-- SUPPLIED DATA follows --

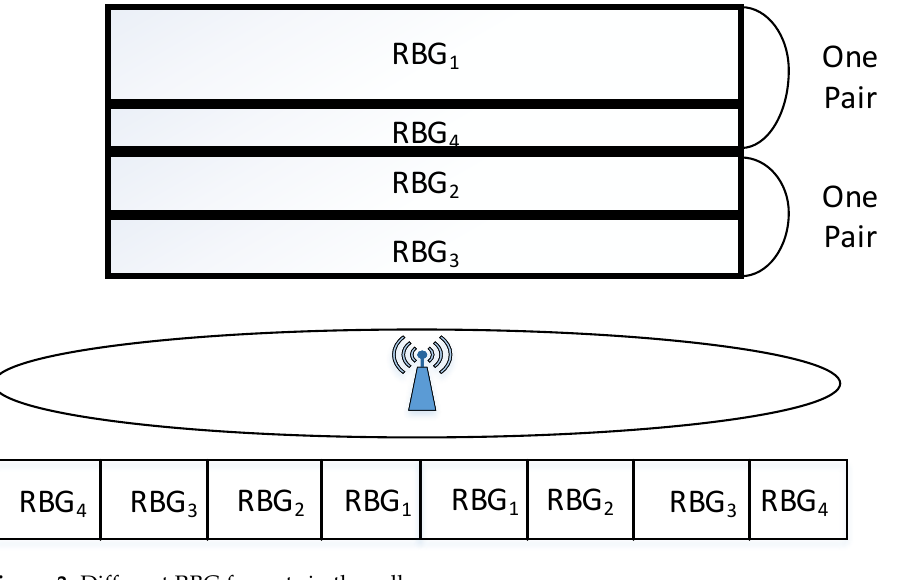
Figure 3. Different RBG formats in the cell. Algorithm 2 Dynamic resource allocation PF algorithm with location and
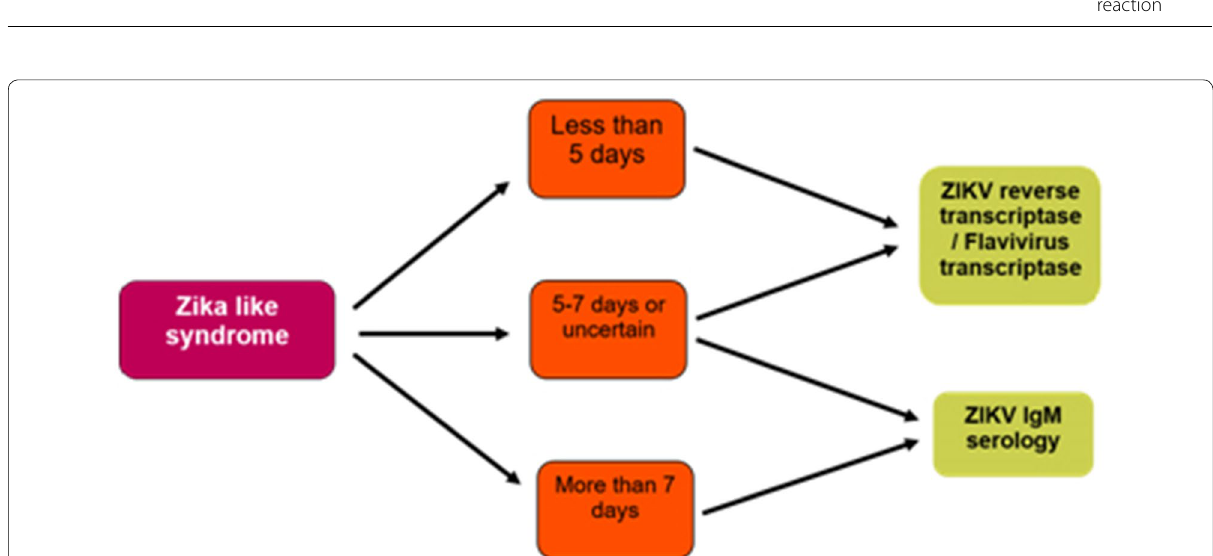
Fig. 5 Flow scheme for ZIKV fever diagnosis [73,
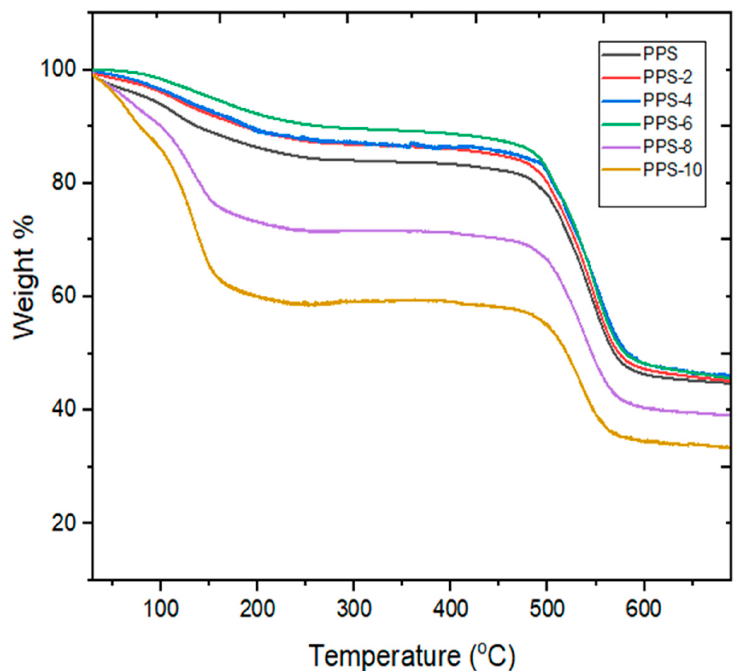
Table 6. TGA data of PPS@BC nanocomposites.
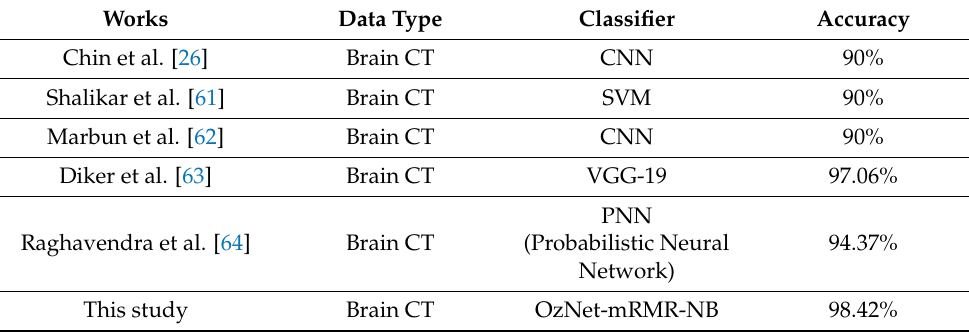
Table 6. Performance comparison with prior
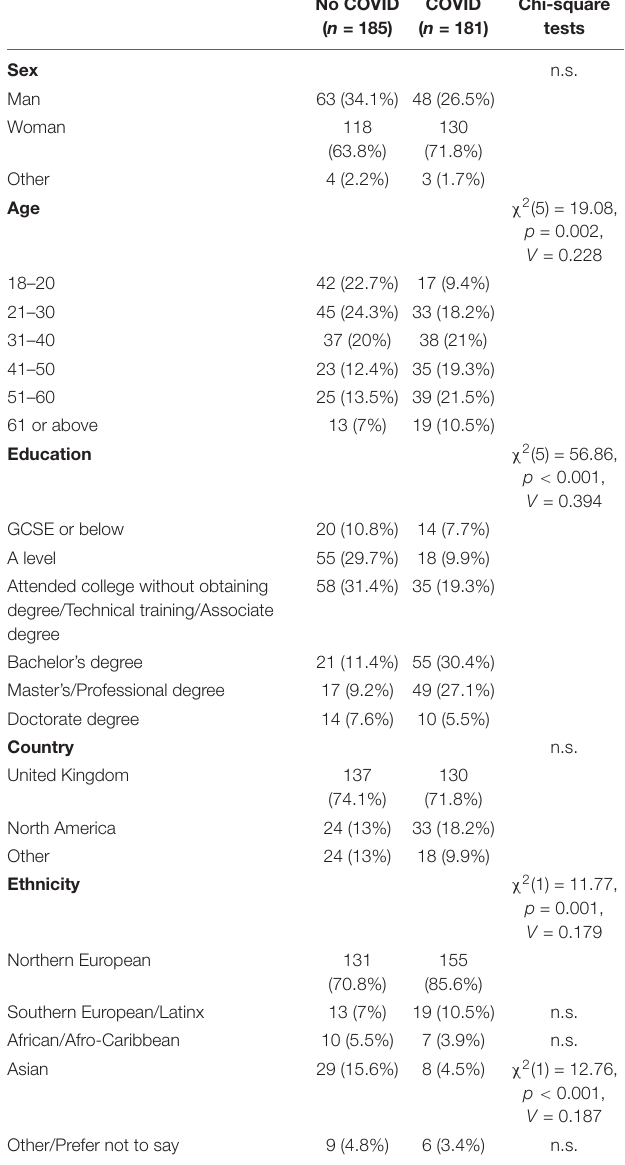
TABLE 1 | Distribution of demographics in No COVID and COVID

-- SUPPLIED DATA concluded --

**WHAT TO DO:** Write out the data precisely as given, excluding the pictures.

**THE COMPLETED TASK:**
Figure 3. Different RBG formats in the cell. Algorithm 2 Dynamic resource allocation PF algorithm with location and
Fig. 5 Flow scheme for ZIKV fever diagnosis [73,
Table 6. TGA data of PPS@BC nanocomposites.
Table 6. Performance comparison with prior
TABLE 1 | Distribution of demographics in No COVID and COVID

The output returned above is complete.